Perkumpulan Untuk Peningkatan Usaha Kecil (PUPUK):

PUPUK merupakan organisasi nirlaba yang independen, berawal dari inisiasi program Peningkatan Industri Kecil (PIK) – KADIN Jawa Barat, dan prakarsa tiga kelompok profesional yaitu Pengusaha, Akademisi dan Aktivis Ekonomi yang dimulai tahun 1979 bekerjasama dengan lembaga dari Jerman yaitu Friedrich-Naumann-Stiftung (FNSt). Pada tahun 1988 dideklarasikan secara independen dengan tujuan memperluas ruang lingkup wilayah dan capaian ekonomi yang lebih komprehensif dan dilembagakan menjadi PUPUK, dengan badan hukum PERKUMPULAN. PUPUK memberikan pendampingan teknis untuk memperkuat bisnis usaha kecil serta memperkuat ekosistem sehingga akan tumbuh wirausaha baru tangguh dalam menghadapi persaingan ekonomi.

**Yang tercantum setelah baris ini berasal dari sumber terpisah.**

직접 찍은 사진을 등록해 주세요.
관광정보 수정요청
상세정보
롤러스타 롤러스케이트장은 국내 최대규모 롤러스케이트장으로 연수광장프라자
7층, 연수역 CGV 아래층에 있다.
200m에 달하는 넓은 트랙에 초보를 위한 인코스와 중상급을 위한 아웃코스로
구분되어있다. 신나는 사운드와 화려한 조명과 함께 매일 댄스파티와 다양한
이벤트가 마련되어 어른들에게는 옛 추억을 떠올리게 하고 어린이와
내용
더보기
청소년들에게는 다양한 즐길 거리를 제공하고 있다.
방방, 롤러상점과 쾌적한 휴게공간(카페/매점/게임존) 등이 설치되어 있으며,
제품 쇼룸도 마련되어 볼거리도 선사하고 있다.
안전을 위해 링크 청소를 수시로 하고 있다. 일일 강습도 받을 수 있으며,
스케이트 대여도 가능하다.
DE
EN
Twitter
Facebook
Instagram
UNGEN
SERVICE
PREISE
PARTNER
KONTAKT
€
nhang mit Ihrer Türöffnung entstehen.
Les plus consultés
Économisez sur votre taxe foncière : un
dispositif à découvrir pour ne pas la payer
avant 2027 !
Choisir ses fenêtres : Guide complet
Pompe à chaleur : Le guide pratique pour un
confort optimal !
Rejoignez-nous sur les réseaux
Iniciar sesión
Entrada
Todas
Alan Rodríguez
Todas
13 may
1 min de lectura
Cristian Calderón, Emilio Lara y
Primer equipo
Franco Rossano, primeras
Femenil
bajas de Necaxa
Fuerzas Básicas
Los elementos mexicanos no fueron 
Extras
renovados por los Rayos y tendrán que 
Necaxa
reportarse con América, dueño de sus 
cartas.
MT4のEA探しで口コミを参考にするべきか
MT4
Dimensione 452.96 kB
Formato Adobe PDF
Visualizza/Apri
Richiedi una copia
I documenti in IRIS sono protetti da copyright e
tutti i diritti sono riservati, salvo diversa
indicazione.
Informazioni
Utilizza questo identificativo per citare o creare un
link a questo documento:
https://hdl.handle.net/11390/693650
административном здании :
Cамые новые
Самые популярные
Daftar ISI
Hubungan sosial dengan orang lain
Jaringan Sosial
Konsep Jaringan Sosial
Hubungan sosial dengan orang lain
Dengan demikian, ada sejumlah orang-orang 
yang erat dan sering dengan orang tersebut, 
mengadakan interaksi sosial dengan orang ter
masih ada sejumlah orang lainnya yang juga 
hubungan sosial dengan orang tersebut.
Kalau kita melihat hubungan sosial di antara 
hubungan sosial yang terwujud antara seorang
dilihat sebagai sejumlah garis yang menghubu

Sentra Advokasi Perempuan Difabel dan Anak (SAPDA):

SAPDA, singkatan dari Sentra Advokasi Perempuan Difabel dan Anak yang berkantor pusat di Yogyakarta dan berdiri sejak bulan Juli, 2005, merupakan sebuah Lembaga Swadaya Masyarakat (LSM) dengan visi untuk memperjuangkan mewujudkan perubahan, keadilan, kebebasan, kesejahteraan dan kesetaraan untuk pemenuhan dan perlindungan hak perempuan, penyandang disabilitas dan anak dalam masyarakat inklusi atas dasar persamaan hak asasi manusia.